The Families First Coronavirus Response Act (FFCRA) (P.L. 116-127) was signed into law on March 18, 2020. The FFCRA added a new optional Medicaid eligibility group for uninsured individuals during the PHE. This new eligibility group’s coverage will end when the federal PHE expires. This will affect Medicaid coverage for people who have enrolled under this new eligibility group. States will have one year to complete redeterminations for all Medicaid beneficiaries. Individuals enrolled under this new group will need to seek alternative health care coverage when the PHE ends.
FMAPs are used to determine the portion of matching funds states can expect from the federal government for state programs like state Medicaid programs. The FFCRA provided for a temporary 6.2% FMAP increase for each qualifying state’s FMAP during the PHE. The FMAP increase will extend through the last day of the calendar quarter in which the PHE ends.
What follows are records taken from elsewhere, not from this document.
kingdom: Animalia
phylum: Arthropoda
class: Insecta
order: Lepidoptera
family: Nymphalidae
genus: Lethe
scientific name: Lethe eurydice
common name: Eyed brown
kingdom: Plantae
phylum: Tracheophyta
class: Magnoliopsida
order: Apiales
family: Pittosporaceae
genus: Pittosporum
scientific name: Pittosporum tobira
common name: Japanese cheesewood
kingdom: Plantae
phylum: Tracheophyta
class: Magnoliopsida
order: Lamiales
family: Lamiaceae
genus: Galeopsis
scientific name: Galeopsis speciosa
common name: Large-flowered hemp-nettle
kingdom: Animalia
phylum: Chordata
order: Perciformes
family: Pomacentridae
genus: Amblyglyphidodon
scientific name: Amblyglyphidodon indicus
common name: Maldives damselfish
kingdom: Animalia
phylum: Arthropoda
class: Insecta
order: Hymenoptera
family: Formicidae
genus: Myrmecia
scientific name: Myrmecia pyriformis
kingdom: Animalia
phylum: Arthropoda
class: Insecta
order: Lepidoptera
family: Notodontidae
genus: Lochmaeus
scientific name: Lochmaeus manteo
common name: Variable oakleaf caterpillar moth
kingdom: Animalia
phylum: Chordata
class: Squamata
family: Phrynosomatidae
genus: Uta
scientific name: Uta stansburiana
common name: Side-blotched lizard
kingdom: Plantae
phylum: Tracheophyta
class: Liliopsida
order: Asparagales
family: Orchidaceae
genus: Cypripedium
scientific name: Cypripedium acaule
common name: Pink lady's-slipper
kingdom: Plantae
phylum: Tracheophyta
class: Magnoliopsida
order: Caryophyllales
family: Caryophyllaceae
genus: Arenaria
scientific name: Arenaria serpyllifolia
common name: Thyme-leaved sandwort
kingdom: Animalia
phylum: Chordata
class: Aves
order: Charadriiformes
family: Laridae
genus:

Private payers may act autonomously and don’t have to follow the same rules as government payers such as Medicare and state Medicaid programs. Although many private and commercial plans expanded telepractice services quickly during the pandemic, coverage has varied widely and continues to change. It’s important for clinicians to evaluate each payer on a case-by-case basis to determine their requirements and level of coverage both during and after the PHE.
Clinicians should report Current Procedural Terminology (CPT ® American Medical Association) codes and follow the same guidelines for billing telepractice services as you would when providing in-person services. Payers typically also require a specific modifier or place of service code to distinguish telepractice services from in-person services. ASHA provides general guidance on coding for telepractice services but payer guidelines vary widely. Payers may also have a specific list of CPT codes approved for telepractice services. Always verify with the payer before initiating services, especially as coverage policies continue to evolve during and beyond the PHE.
Most payers, including Medicare, currently reimburse providers at the same rate for both in-person and telehealth services, when covered. When establishing payment rates for telepractice services, ASHA recommends following that precedent, given that most telepractice services are billed using the same CPT codes for in-person services. Some adjustments to rates can be made to accommodate the financial needs of the patient under a written policy that applies to all patients, regardless of the type of insurance or service delivery model used.
As payers assess their telepractice coverage after the federal or local PHEs end, they may also consider setting lower rates for services provided via telepractice. Although many states have passed parity laws to ensure some coverage and payment for telepractice services, many of these laws require coverage of services provided via telepractice but do not explicitly discuss payment rates. As a result, clinicians may see different rates between in-person and telepractice visits.